Writing in the New York Times, Julia Moskin drops a major story about systemic problems at the world-acclaimed Willows Inn, located on Lummi, a tiny island near the San Juan archipelago of Washington state. The chef Blaine Wetzel is accused of multiple infractions: "faking of 'island' ingredients, physical intimidation and verbal abuse . . . including racist, sexist and homophobic slurs; and sexual harassment of female employees by male kitchen staff members."
Birria is booming around the country, and writing in the New York Times, Tejal Rao looks at how the regional Mexican stew is now a social-media star in Los Angeles and beyond.
"Bourdain's power was in being a normal dude, always shocked at his circumstances and leveling with people." Alicia Kennedy's "On TV" is less about reviewing the new Stanley Tucci show and more about missing Uncle Tony.
For Bon Appétit, Maggie Hennessy writes an honest review of her own last year of eating. The verdict? Slightly repetitive, with somewhat uneven drink pairings, but at least it's filling.
For the San Francisco Chronicle, Soleil Ho writes about the expectations of expertise and authenticity that are projected onto restaurant critics of color.

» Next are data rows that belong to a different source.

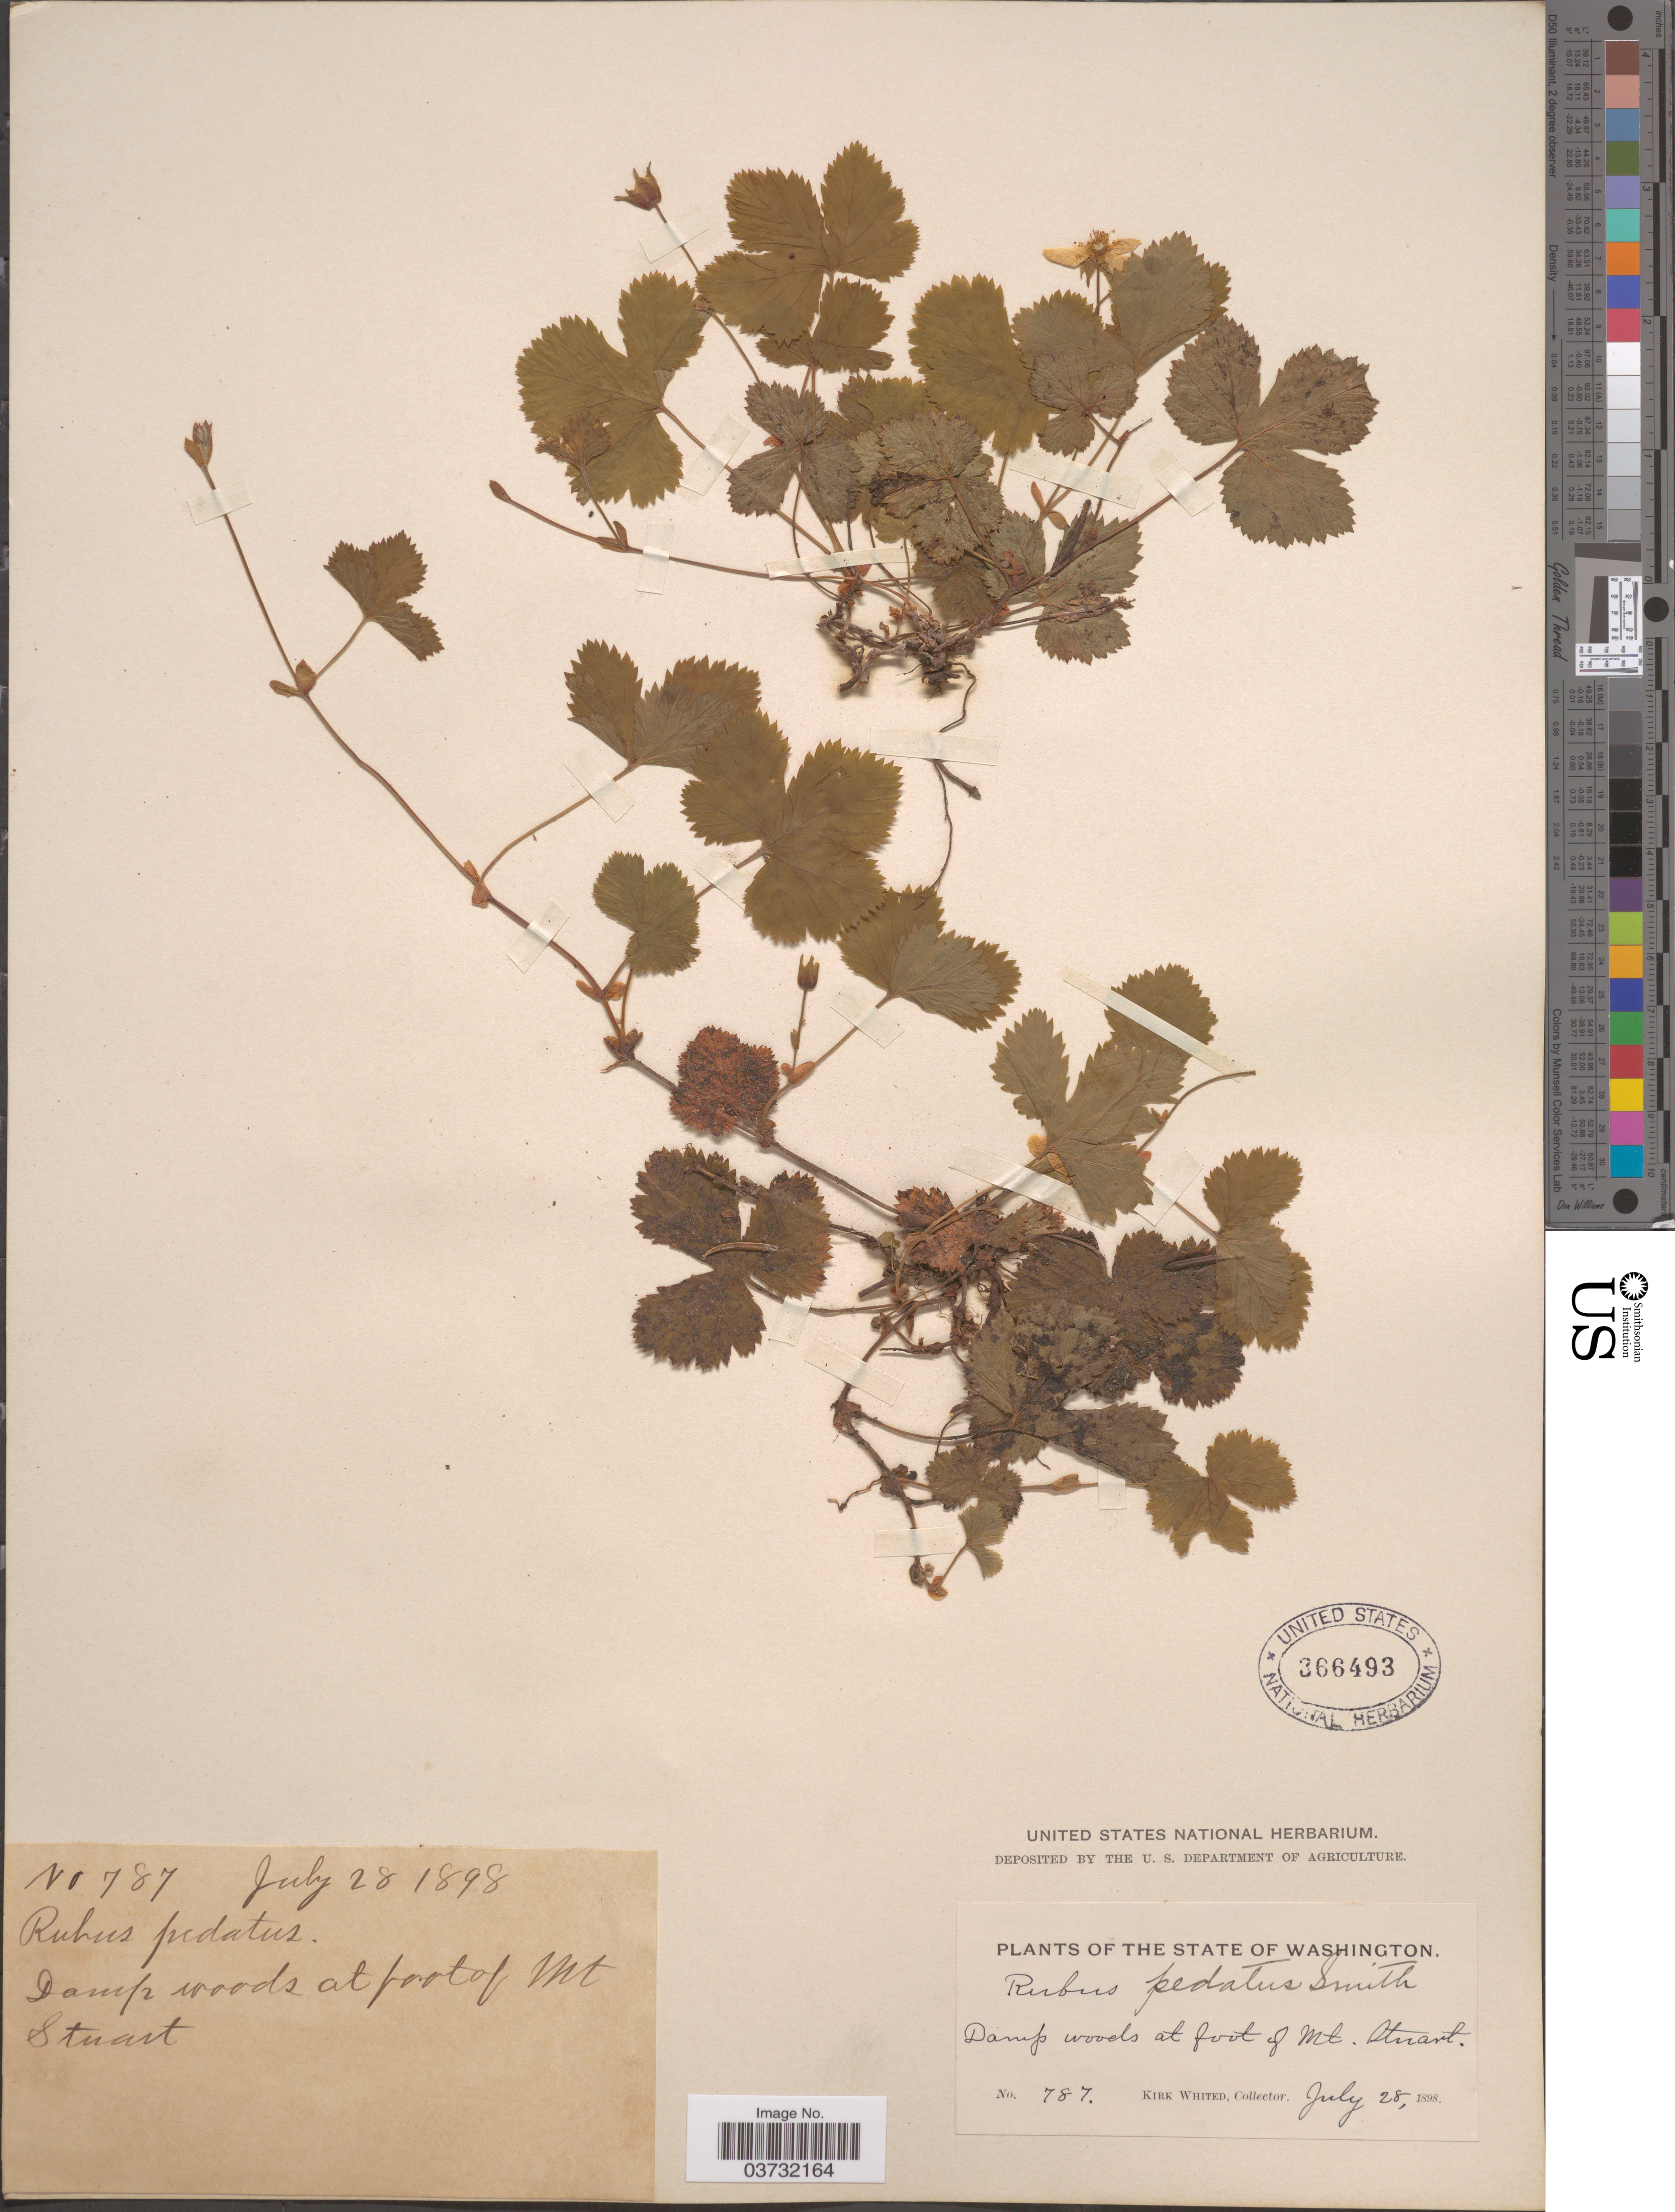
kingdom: Plantae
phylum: Tracheophyta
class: Magnoliopsida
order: Rosales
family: Rosaceae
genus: Rubus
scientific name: Rubus pedatus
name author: Sm.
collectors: K. Whited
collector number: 787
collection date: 1898-07-28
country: United States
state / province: Washington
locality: At foot of Mt. Stuart.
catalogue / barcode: US 366493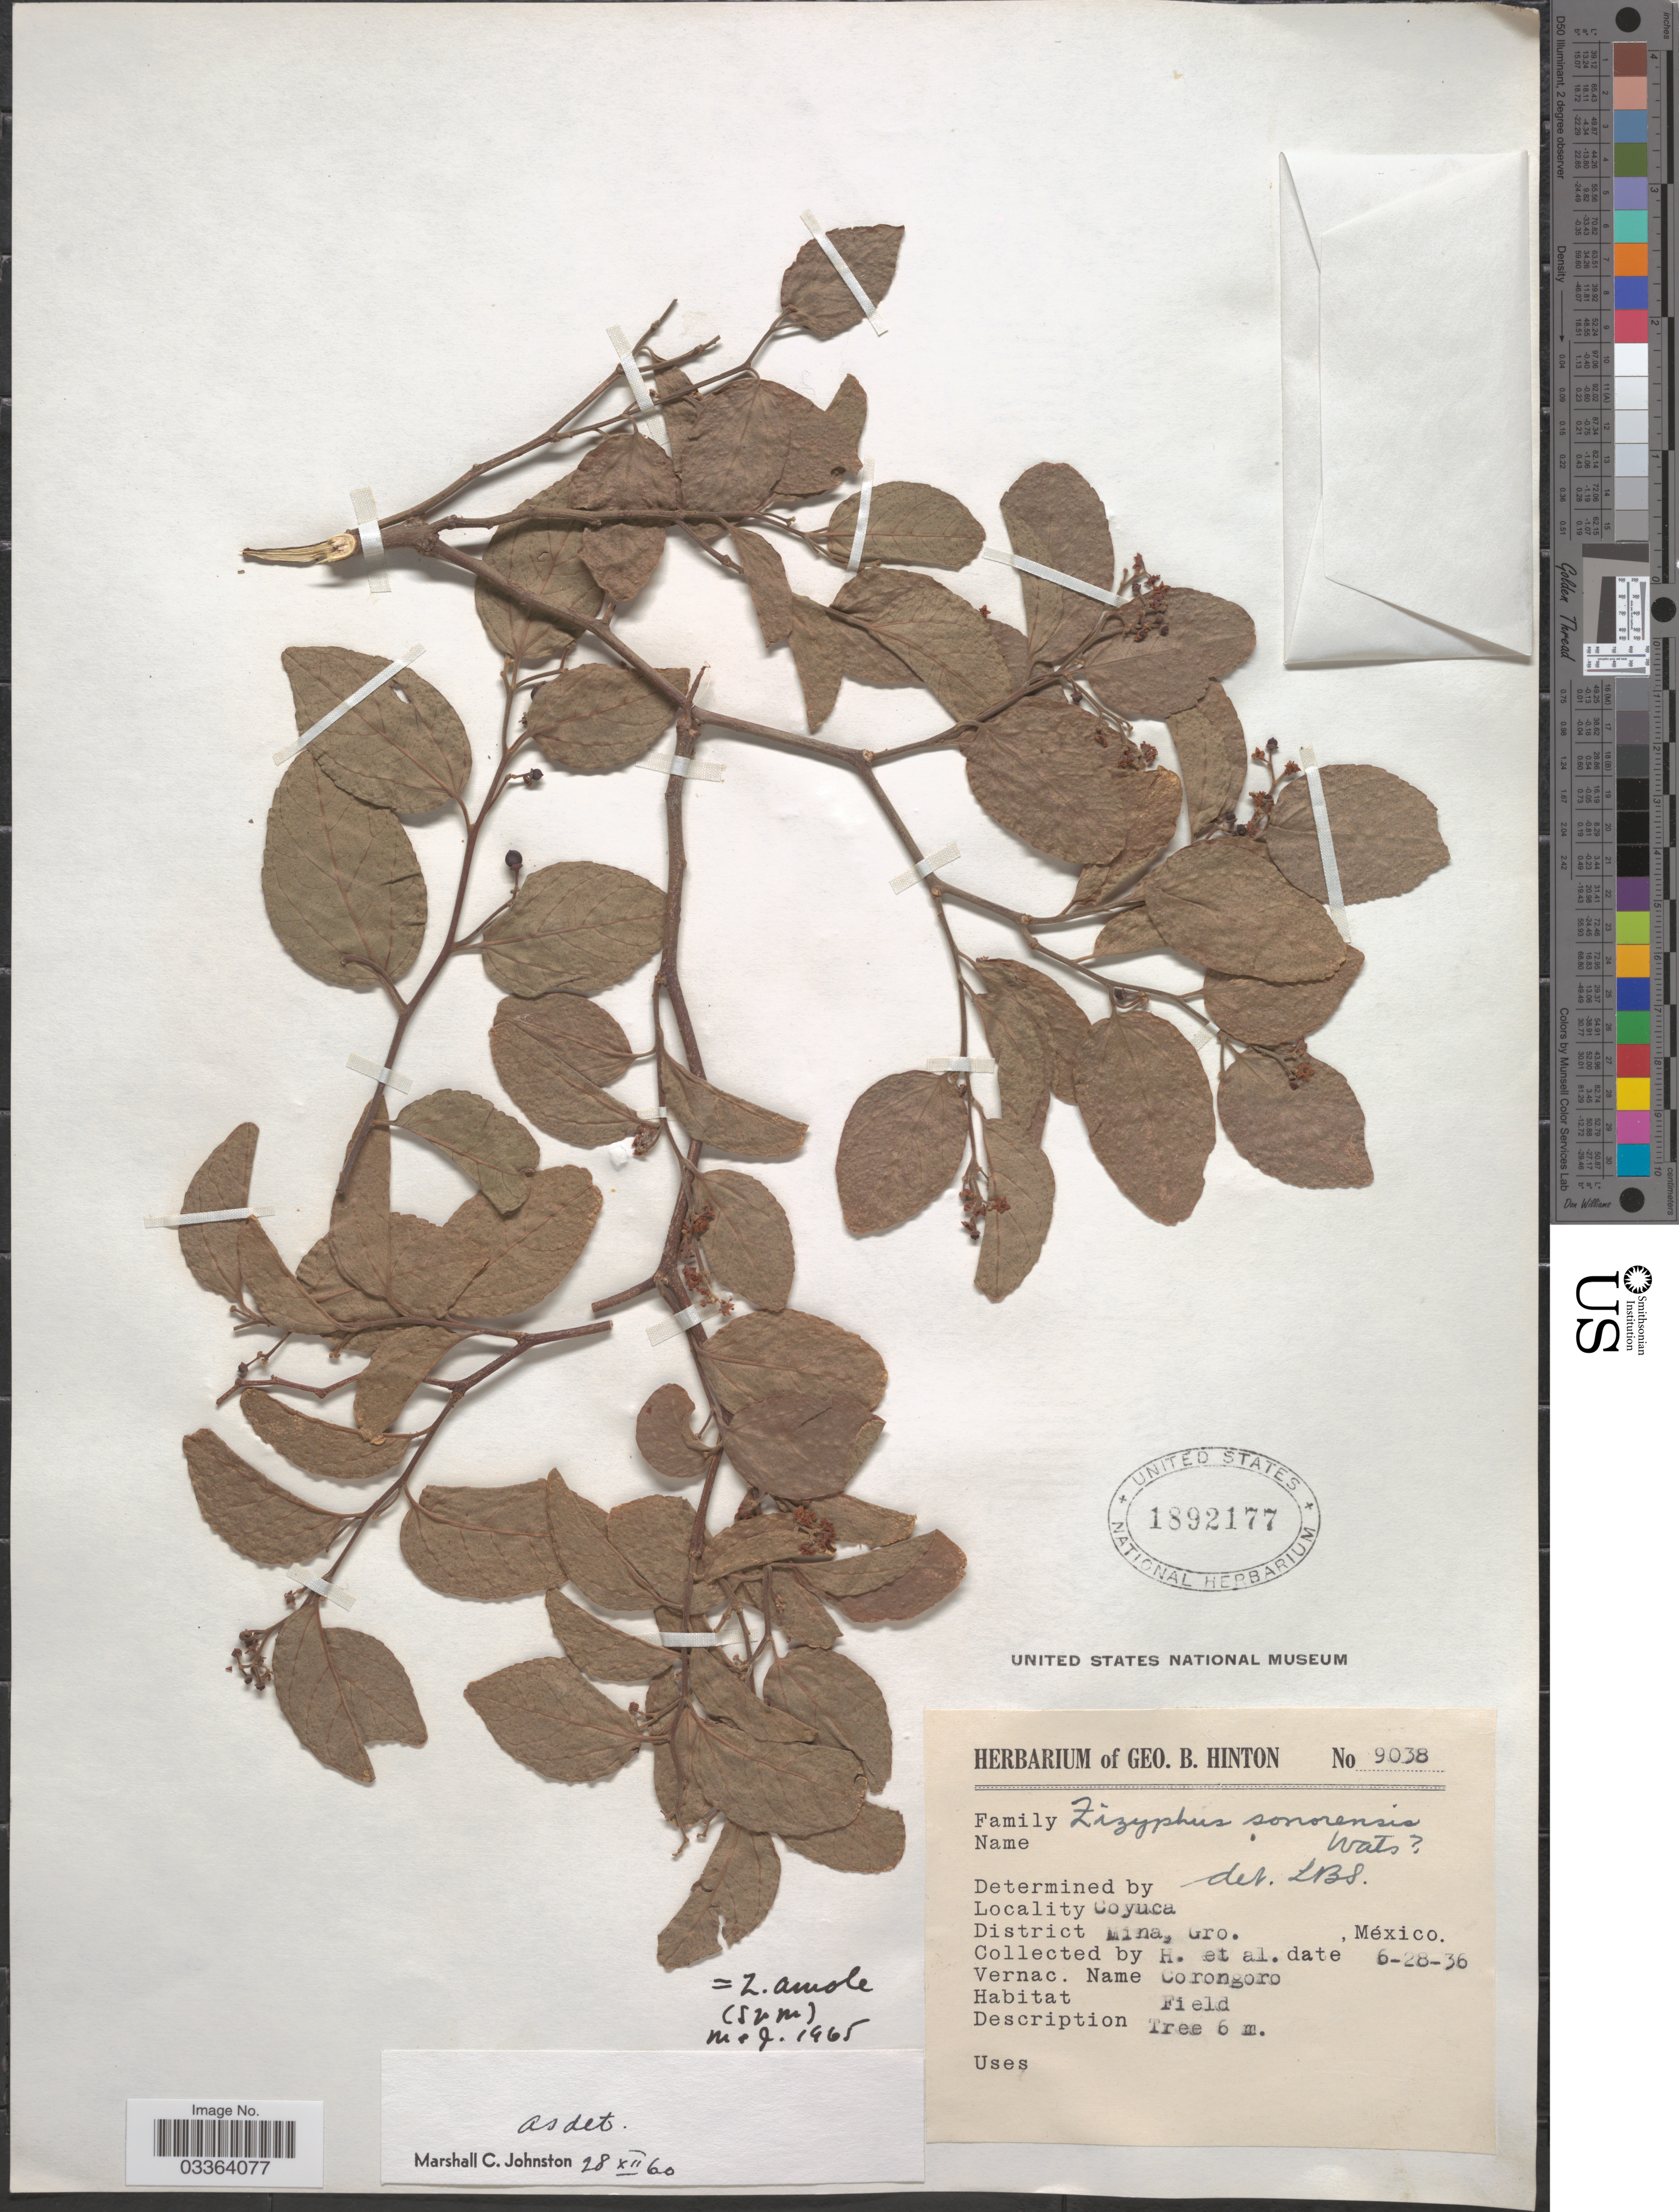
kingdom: Plantae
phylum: Tracheophyta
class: Magnoliopsida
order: Rosales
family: Rhamnaceae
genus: Sarcomphalus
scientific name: Sarcomphalus amole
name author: (Sessé & Moc.) Hauenschild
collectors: G. B. Hinton & et al.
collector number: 9038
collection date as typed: Transcribed d/m/y: 28/6/36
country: Mexico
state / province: Guerrero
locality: Coyuca, District Mina.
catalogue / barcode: US 1892177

Goldbelly, an e-commerce platform, has helped restaurants around the country financially survive COVID-19 by giving them a way to ship their most famous dishes hundreds of miles away. As food businesses reopen, will the novelty of this practice wear off?
Inspired by Jonathan Gold's iconic 2012 LA Weekly article, '60 Korean Dishes Every Angeleno Should Know', Vittles has released their own version but for London: 60 South Asian Dishes Every Londoner Should Know. This is worth your time. And more from Vittles founder Jonathan Nunn on TASTE in early 2022.
In her "Eat Voraciously" newsletter, G. Daniela Galarza writes about the ubiquity and flexibility of egg drop soup. "They have clever names, like stracciatella (from the Italian, stracci, for "rags") and kakitamajiru (which comes from the Japanese words rake + egg + soup)." She lands on a green one for spring.
Way back in January, Netflix dropped the most incredible two-part series called Korean Pork Belly Rhapsody. Samgyupsal is a food from the gods, and this series is a message that god really does exist. No, really, this is good.
Writer and editor Khushbu Shah, comedian Ariel Dumas, and chef Pierre Thiam join The Splendid Table for an episode that centers on the theme of trying new things.